EXERCISE GOAL = Leaving out the pictures, return word for word the stretch of entries below from the line holding "left shoulder: (81, 108)" through the line holding "left elbow: (890, 244)".
-- -- --
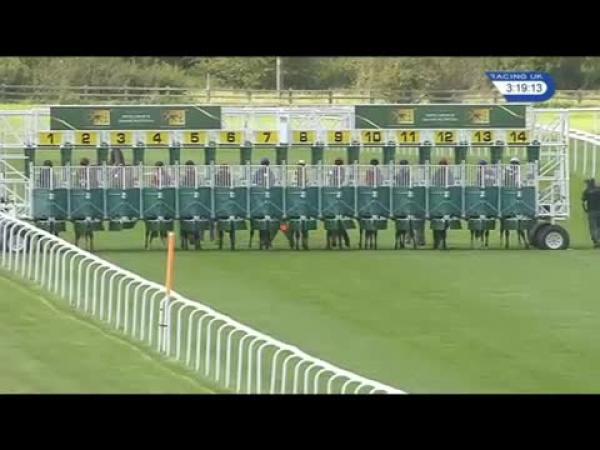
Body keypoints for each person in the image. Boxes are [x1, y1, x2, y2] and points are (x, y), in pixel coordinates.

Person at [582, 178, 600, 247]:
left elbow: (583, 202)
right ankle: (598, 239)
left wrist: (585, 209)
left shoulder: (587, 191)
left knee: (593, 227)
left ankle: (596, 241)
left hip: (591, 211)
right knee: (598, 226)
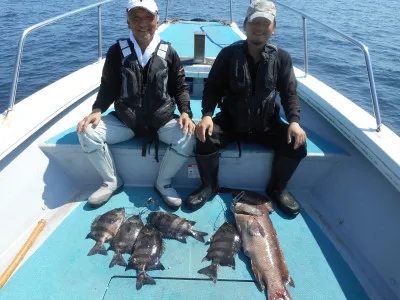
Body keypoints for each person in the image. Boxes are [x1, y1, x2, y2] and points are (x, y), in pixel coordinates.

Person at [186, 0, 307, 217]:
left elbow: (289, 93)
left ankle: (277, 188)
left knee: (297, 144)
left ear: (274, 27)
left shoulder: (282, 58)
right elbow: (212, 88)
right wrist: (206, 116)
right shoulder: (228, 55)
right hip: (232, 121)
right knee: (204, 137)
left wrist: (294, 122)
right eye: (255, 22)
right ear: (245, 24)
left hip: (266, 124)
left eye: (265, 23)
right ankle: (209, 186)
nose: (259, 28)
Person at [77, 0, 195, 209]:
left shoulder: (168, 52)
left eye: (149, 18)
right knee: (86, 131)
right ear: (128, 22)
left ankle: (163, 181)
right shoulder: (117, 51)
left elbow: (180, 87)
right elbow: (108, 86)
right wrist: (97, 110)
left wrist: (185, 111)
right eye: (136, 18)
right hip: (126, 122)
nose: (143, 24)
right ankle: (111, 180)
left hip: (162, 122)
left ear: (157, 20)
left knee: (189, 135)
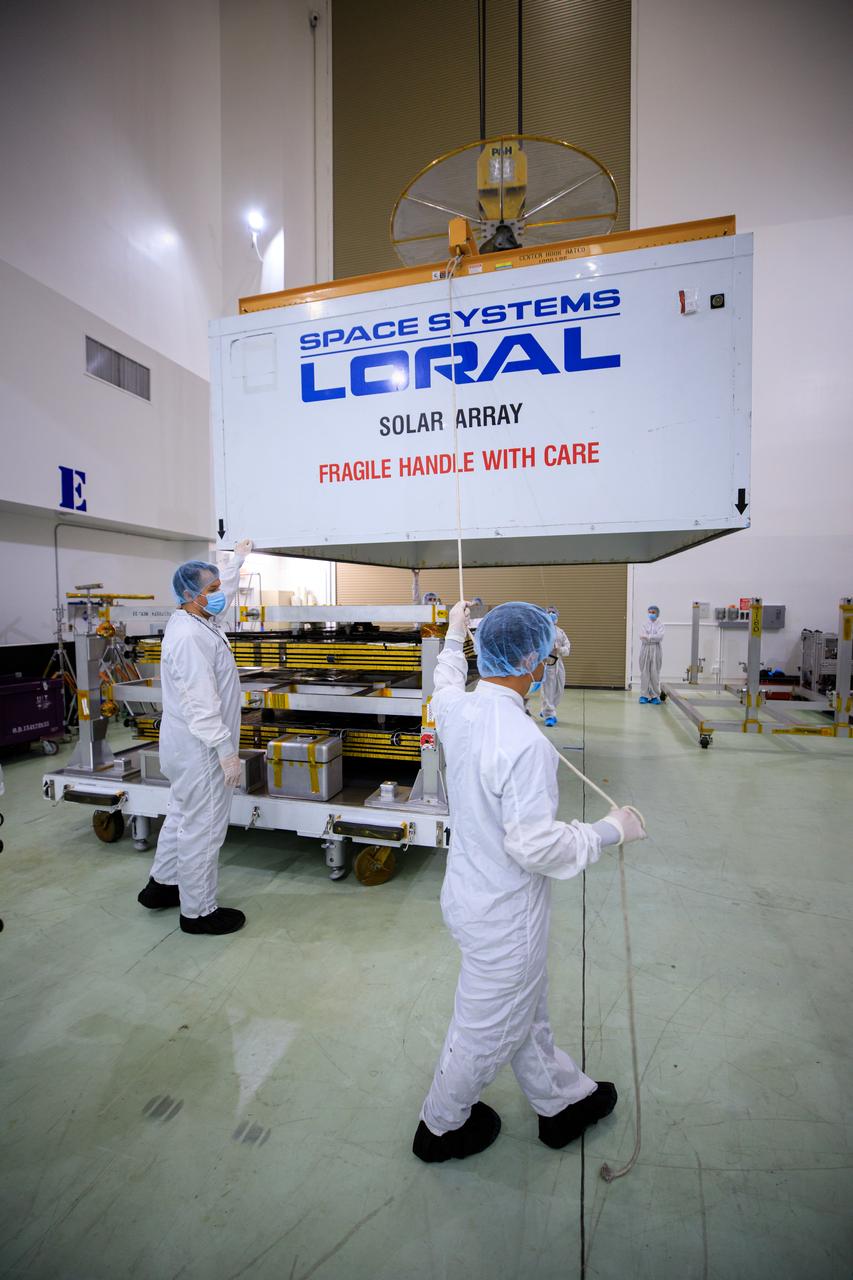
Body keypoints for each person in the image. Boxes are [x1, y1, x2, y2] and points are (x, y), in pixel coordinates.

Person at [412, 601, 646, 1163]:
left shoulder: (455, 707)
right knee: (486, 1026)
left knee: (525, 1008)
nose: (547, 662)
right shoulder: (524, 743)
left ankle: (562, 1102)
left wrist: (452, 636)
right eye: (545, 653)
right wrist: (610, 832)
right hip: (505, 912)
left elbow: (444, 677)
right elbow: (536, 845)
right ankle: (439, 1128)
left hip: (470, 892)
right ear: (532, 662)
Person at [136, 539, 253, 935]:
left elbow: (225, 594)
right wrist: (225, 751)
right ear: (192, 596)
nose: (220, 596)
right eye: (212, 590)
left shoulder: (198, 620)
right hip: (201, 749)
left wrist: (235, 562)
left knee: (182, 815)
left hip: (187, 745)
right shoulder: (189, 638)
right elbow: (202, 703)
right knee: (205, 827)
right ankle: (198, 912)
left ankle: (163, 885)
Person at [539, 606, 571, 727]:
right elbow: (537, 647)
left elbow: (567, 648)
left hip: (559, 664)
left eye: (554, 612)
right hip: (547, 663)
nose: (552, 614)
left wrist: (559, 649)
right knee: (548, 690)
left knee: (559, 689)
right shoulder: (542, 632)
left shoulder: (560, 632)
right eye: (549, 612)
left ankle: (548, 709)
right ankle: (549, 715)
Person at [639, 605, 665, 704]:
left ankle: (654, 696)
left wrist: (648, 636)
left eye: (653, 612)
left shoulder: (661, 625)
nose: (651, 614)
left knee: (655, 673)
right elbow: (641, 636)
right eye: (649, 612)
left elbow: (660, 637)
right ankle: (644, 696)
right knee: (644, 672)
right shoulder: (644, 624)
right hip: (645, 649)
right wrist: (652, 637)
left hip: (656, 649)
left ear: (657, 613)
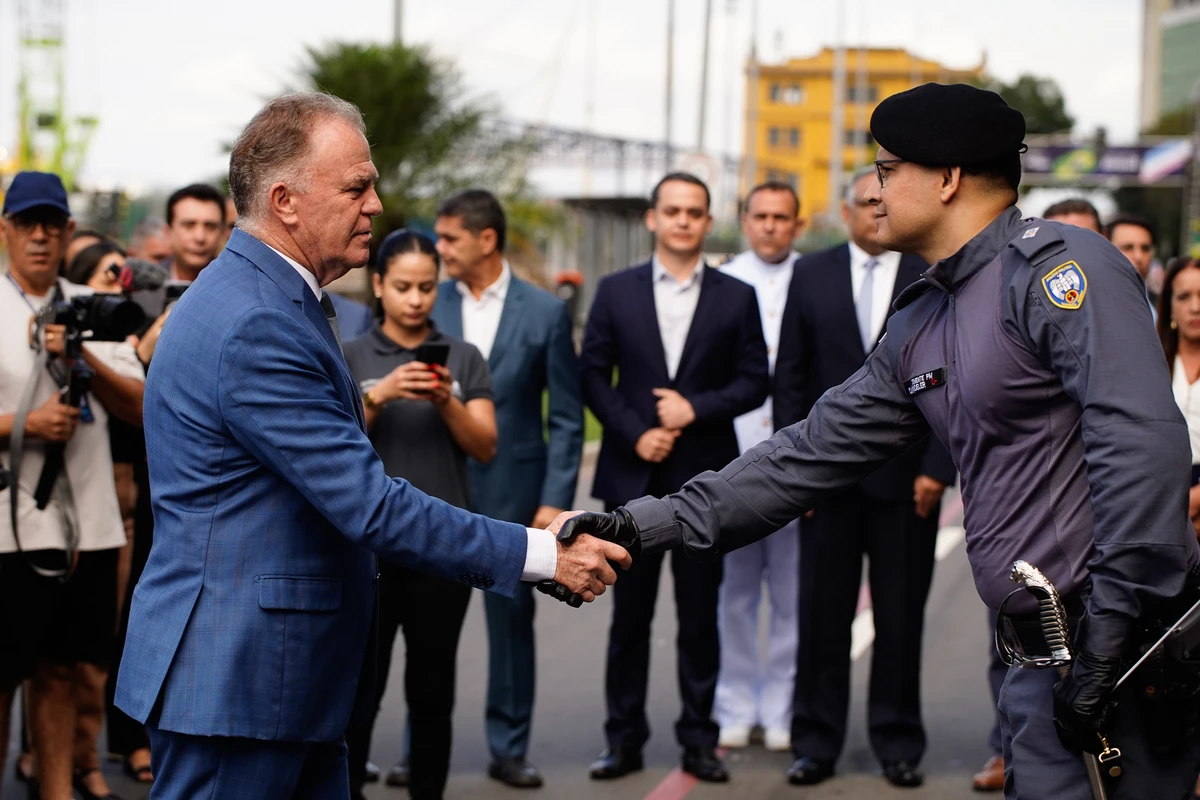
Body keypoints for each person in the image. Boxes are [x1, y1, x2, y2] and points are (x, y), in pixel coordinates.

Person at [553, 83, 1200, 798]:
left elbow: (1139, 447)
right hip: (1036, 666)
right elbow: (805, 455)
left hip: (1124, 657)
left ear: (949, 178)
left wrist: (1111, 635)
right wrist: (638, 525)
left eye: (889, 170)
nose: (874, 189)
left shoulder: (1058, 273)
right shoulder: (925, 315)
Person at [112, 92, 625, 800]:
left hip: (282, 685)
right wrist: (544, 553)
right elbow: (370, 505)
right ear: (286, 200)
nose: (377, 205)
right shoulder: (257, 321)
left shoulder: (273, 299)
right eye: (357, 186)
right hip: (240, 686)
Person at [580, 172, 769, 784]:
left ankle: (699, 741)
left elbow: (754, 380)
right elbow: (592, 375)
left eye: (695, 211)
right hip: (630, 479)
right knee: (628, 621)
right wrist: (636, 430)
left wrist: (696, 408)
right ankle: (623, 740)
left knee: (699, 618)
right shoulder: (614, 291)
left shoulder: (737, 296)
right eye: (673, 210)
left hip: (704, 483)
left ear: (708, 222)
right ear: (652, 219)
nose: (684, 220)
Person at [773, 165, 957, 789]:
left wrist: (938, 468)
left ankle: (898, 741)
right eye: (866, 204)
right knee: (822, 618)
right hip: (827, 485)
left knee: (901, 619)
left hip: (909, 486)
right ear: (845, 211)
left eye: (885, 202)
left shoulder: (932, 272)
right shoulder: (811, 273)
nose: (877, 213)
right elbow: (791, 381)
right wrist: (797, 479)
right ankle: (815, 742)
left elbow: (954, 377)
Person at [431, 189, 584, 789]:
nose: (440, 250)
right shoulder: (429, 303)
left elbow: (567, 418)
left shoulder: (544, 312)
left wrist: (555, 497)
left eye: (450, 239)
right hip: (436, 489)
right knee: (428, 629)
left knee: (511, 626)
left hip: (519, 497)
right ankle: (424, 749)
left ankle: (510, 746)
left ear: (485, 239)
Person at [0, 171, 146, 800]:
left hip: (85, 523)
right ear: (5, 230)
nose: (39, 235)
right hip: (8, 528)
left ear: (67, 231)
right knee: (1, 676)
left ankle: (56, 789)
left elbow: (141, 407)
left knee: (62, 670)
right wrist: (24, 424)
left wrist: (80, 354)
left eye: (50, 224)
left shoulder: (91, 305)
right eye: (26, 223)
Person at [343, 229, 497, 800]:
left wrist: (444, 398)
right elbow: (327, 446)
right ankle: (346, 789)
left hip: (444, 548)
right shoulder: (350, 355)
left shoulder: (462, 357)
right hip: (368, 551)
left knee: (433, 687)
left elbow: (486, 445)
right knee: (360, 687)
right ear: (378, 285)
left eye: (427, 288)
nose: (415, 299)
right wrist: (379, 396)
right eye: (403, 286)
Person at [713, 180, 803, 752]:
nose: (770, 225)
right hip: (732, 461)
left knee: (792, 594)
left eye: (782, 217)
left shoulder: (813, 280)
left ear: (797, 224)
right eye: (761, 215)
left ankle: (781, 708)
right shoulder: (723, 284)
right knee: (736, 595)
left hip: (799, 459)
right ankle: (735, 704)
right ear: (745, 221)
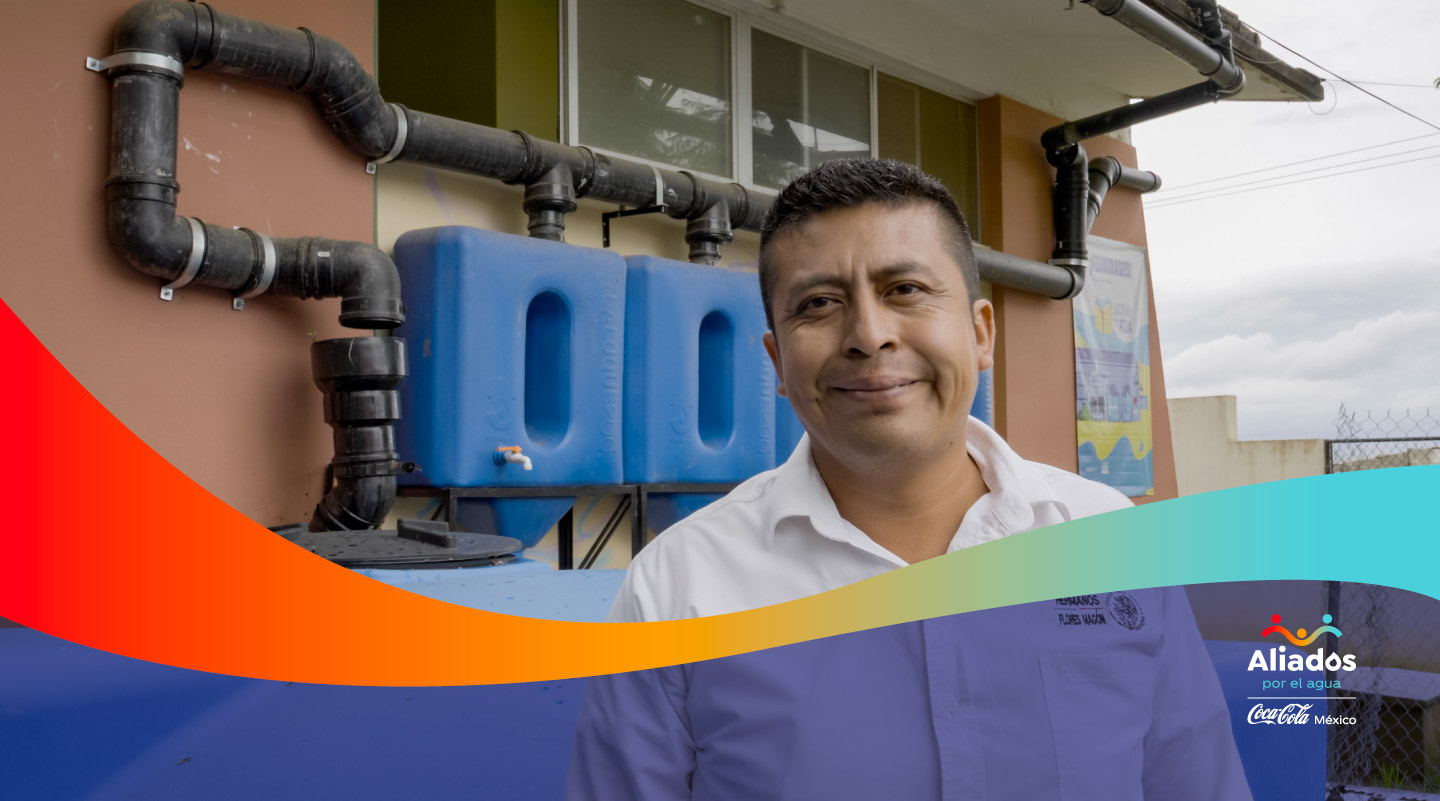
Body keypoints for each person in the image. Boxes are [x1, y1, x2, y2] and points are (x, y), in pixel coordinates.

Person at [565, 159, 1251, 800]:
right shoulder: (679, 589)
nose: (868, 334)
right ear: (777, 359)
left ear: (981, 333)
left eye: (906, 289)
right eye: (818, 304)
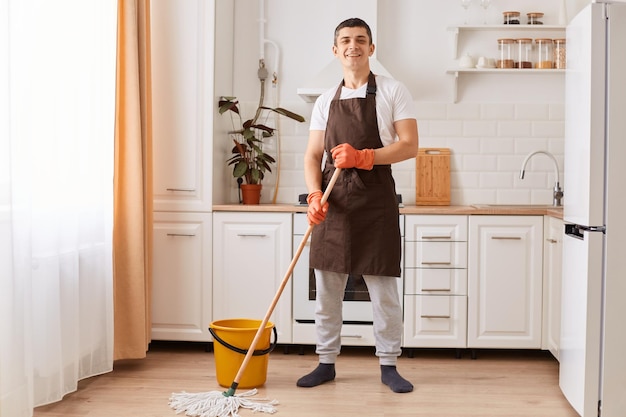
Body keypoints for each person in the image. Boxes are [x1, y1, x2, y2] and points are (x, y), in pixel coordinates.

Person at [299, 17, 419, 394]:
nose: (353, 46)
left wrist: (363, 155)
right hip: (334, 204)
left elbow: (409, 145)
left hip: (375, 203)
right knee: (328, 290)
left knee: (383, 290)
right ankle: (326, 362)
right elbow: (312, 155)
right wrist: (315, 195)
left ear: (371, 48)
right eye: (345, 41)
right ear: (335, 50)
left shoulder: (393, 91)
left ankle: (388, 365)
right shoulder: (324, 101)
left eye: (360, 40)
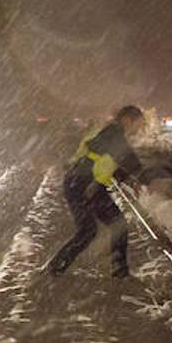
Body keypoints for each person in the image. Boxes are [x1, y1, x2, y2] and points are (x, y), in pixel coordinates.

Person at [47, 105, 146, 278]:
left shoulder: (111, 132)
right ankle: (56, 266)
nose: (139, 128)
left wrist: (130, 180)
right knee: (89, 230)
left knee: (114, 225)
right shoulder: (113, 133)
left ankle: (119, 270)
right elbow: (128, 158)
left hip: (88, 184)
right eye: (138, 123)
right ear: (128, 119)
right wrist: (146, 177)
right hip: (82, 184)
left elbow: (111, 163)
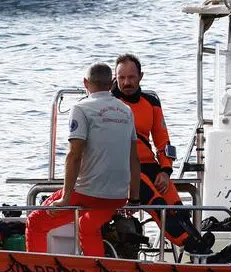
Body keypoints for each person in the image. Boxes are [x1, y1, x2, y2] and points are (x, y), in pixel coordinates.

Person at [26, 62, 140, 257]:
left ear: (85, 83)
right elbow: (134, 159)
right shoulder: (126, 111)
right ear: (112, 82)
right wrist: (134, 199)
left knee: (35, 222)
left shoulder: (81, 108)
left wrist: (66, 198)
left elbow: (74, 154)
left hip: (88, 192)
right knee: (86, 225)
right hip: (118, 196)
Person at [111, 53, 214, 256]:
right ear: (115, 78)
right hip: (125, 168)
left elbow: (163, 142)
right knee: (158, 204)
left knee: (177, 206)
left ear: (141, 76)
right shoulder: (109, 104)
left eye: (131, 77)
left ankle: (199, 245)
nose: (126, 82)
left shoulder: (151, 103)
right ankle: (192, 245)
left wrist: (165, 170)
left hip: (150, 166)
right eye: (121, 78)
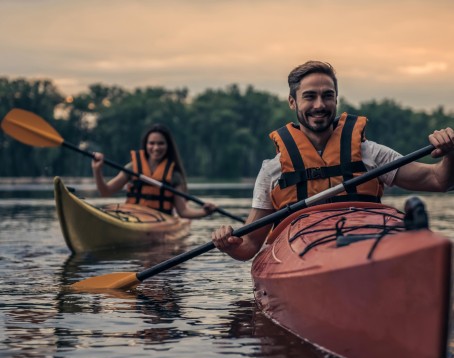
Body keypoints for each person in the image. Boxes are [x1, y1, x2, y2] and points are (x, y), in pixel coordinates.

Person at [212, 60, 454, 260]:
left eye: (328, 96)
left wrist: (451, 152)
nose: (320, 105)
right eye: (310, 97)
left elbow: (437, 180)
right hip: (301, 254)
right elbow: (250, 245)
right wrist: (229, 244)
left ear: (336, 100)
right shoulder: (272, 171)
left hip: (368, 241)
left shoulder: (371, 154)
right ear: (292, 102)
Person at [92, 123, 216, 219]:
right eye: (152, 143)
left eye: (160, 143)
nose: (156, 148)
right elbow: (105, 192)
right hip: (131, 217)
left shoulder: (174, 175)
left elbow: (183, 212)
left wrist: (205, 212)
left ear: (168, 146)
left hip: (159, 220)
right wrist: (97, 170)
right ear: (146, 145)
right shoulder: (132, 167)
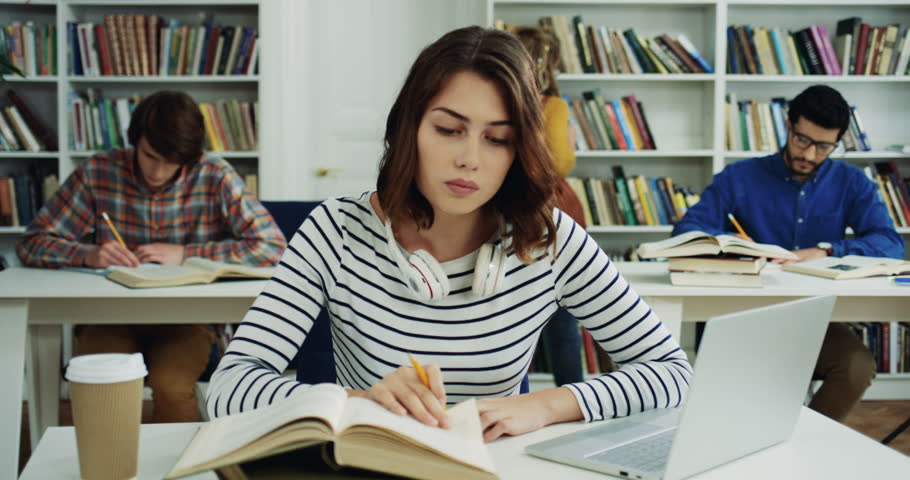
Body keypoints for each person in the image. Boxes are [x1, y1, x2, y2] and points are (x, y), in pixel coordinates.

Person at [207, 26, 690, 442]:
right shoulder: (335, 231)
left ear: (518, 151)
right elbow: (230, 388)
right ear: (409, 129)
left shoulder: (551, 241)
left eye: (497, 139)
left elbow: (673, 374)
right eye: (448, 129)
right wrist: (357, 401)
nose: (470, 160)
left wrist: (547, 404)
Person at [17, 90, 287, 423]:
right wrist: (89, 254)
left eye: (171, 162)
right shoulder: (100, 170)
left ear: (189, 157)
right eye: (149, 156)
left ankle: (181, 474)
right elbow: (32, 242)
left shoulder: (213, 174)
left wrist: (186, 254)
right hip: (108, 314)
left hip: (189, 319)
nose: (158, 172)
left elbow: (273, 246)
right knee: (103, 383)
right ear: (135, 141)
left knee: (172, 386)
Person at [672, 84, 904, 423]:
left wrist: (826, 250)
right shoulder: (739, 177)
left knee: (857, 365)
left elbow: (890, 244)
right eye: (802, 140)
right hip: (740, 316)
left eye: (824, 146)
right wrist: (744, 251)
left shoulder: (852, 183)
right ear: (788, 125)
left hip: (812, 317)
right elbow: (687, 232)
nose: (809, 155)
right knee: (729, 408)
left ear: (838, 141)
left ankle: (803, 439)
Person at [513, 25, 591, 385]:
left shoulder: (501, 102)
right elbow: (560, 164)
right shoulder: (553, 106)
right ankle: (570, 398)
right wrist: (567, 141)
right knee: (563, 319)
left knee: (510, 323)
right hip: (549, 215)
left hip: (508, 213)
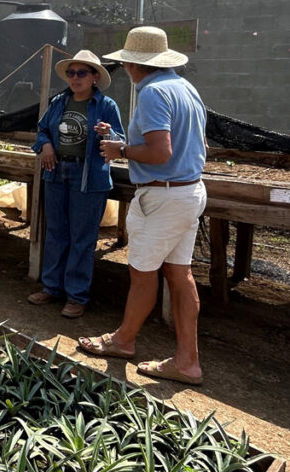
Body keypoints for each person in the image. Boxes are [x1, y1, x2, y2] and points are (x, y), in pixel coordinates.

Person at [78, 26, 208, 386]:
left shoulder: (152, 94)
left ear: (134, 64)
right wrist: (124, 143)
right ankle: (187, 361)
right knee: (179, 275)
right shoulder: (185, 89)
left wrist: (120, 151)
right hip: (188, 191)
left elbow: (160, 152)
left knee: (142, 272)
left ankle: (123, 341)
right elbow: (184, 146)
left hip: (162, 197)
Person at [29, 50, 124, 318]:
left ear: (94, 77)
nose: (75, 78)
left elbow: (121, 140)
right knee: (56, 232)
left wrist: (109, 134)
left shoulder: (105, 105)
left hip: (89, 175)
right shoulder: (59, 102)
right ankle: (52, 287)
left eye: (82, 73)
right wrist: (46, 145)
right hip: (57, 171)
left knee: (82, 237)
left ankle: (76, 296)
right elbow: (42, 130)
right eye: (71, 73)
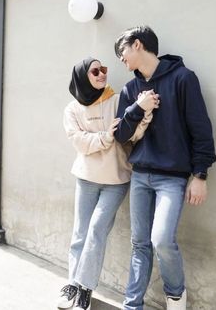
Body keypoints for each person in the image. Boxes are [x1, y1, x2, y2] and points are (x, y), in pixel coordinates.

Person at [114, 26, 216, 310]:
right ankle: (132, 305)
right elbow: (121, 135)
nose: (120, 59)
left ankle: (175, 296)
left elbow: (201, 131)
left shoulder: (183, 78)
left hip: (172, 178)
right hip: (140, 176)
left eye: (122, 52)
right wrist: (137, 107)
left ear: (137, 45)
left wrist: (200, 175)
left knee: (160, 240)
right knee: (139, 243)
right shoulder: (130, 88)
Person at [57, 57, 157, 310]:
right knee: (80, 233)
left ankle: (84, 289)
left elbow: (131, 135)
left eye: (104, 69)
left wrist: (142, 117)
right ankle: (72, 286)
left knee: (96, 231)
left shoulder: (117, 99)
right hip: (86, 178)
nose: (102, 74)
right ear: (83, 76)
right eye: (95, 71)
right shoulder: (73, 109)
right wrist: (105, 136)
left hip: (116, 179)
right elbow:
-- -- --
SOLUTION TO THIS TASK =
left shoulder: (81, 108)
left wrist: (66, 198)
left elbow: (74, 154)
left hip: (88, 192)
right knee: (86, 225)
right hip: (118, 196)
Person at [111, 53, 214, 256]:
right ear: (115, 78)
right hip: (125, 168)
left elbow: (163, 142)
right knee: (158, 204)
left knee: (177, 206)
left ear: (141, 76)
right shoulder: (109, 104)
left eye: (131, 77)
left ankle: (199, 245)
nose: (126, 82)
left shoulder: (151, 103)
right ankle: (192, 245)
left wrist: (165, 170)
left hip: (150, 166)
right eye: (121, 78)
Body keypoints for each person in the image. Boxes are [x1, y1, x2, y2] and points are (x, y), in pixel coordinates.

Person at [212, 60, 454, 260]:
left eye: (328, 96)
left wrist: (451, 152)
nose: (320, 105)
right eye: (310, 97)
left elbow: (437, 180)
right hip: (301, 254)
right elbow: (250, 245)
right wrist: (229, 244)
left ear: (336, 100)
right shoulder: (272, 171)
left hip: (368, 241)
left shoulder: (371, 154)
right ear: (292, 102)
Person at [92, 123, 216, 219]:
right eye: (152, 143)
left eye: (160, 143)
nose: (156, 148)
right elbow: (105, 192)
right hip: (131, 217)
left shoulder: (174, 175)
left elbow: (183, 212)
left wrist: (205, 212)
left ear: (168, 146)
left hip: (159, 220)
right wrist: (97, 170)
right ear: (146, 145)
right shoulder: (132, 167)
Body keypoints for each person in the image. Boxes are [x1, y1, x2, y2] and points are (x, y), in pixel coordinates.

Person at [207, 26, 690, 442]:
right shoulder: (335, 231)
left ear: (518, 151)
right elbow: (230, 388)
right ear: (409, 129)
left shoulder: (551, 241)
left eye: (497, 139)
left elbow: (673, 374)
right eye: (448, 129)
right wrist: (357, 401)
nose: (470, 160)
left wrist: (547, 404)
Person at [17, 90, 287, 423]:
right wrist: (89, 254)
left eye: (171, 162)
right shoulder: (100, 170)
left ear: (189, 157)
right eye: (149, 156)
left ankle: (181, 474)
right elbow: (32, 242)
left shoulder: (213, 174)
left wrist: (186, 254)
right hip: (108, 314)
left hip: (189, 319)
nose: (158, 172)
left elbow: (273, 246)
right knee: (103, 383)
right ear: (135, 141)
left knee: (172, 386)
Person at [672, 84, 904, 423]:
left wrist: (826, 250)
right shoulder: (739, 177)
left knee: (857, 365)
left elbow: (890, 244)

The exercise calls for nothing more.